In statistics and probability, the normal distribution, also called Gaussian distribution (in honor of Carl F. Gauss), Gaussian distribution or Laplace-Gauss distribution, reflects how the data are distributed in a population.
It is the most frequent distribution in statistics, and is considered the most important because of the large number of real variables that adopt its form. Thus, many of the characteristics in the population are distributed according to a normal distribution: intelligence, anthropometric data in humans (for example height, height …), etc.
Let’s see in more detail what the normal distribution is, and several examples of this.
What is the normal distribution in statistics?
The normal distribution is a concept belonging to statistics. Statistics is the science that deals with the counting, ordering and classification of the data obtained by observations, in order to make comparisons and draw conclusions.
A distribution describes how certain characteristics (or data) are distributed in a population. The normal distribution is the most important continuous model in statistics, both for its direct application (since many variables of general interest can be described by this model), as well as for its properties, which have allowed the development of numerous statistical inference techniques.

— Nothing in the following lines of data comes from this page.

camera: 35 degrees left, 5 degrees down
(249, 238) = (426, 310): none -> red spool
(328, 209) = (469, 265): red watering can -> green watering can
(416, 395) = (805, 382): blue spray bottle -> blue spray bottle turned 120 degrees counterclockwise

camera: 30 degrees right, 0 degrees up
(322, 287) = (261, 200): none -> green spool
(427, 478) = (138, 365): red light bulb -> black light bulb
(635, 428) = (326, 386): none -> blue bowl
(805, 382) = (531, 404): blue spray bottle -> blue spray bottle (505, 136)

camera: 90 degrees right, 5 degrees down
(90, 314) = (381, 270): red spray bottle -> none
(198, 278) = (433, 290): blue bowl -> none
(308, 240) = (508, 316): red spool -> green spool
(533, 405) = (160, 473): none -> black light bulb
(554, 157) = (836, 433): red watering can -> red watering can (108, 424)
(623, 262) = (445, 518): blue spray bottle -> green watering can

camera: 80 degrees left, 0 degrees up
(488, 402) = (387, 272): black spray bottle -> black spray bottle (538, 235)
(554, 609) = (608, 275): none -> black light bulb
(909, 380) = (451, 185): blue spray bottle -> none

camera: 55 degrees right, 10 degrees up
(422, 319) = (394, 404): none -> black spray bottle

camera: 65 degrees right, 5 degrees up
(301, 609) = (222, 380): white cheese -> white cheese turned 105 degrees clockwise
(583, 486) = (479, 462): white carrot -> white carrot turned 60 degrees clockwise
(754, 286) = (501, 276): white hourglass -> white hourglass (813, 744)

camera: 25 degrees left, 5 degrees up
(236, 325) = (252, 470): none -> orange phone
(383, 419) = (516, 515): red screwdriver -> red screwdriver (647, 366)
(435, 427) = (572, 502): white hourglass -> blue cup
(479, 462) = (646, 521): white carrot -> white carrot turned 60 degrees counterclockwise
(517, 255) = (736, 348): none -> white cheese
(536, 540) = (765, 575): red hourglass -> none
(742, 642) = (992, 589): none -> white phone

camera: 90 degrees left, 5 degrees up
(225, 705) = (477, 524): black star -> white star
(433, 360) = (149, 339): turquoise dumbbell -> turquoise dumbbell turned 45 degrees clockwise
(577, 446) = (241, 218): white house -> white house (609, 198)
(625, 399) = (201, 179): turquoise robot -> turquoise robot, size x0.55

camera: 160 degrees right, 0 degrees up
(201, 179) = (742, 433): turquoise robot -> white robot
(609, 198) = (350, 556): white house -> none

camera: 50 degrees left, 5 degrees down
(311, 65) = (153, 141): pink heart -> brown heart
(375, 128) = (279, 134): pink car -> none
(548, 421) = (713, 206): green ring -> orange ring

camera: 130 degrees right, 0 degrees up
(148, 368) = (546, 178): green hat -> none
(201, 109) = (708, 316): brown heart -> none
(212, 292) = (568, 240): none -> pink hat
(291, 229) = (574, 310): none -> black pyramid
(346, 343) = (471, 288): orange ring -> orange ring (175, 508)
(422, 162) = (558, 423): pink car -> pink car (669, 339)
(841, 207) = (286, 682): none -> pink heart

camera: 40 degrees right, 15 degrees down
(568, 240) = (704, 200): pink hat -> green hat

The normal distribution is, therefore, a probability distribution of a continuous variable. Continuous variables are those that can take any value within the framework of an interval that is already predetermined. Between two of the values, there can always be another intermediate value, which can be taken as a value by the continuous variable.
An example of a continuous variable is weight.
Historically, the name “Normal” comes from the fact that for a time it was believed, by doctors and biologists, that all the natural variables of interest followed this model.
Some of the most representative characteristics of the normal distribution are the following:
1. Mean and standard deviation
The normal distribution corresponds to a zero mean and standard or standard deviation of 1. The standard or standard deviation indicates the separation that exists between any value of the sample and the mean.
In a normal distribution, you can determine exactly what percentage of the values will be within any specific range. For example:
About 95% of the observations are within 2 standard deviations of the mean. 95% of the values will be located within 1.96 standard deviations with respect to the average (between -1.96 and +1.96).
Approximately 68% of the observations are within 1 standard deviation of the mean (-1 to +1), and about 99.7% of the observations would be within 3 standard deviations from the mean (-3 to +3 ).
Examples of Gaussian distribution
Let us give three examples to illustrate, for practical purposes, what is the normal distribution.
Think of the stature of all Spanish women; said height follows a normal distribution. That is, the stature of most women will be close to the average height. In this case, the average Spanish height is 163 centimeters in women.
On the other hand, a similar number of women will be a little taller and a little lower than 163cm; only a few will be much higher or much lower.
In the case of intelligence, the normal distribution is fulfilled worldwide, for all societies and cultures. This implies that most of the population has an average intelligence, and that at the extremes (below, people with intellectual disability, and above, gifted), there is a smaller part of the population (the same% below that by above, approximately).
3. Maxwell’s curve
Another example that illustrates the normal distribution is the Maxwell curve. The Maxwell curve, within the field of physics, indicates how many gas particles move at a certain speed.
This curve rises smoothly from low speeds, reaches the peak at the average, and then gently descends towards high speeds. Thus, this distribution shows that most of the particles move at a speed around the average, characteristic of the normal distribution (concentrating most of the cases in the average).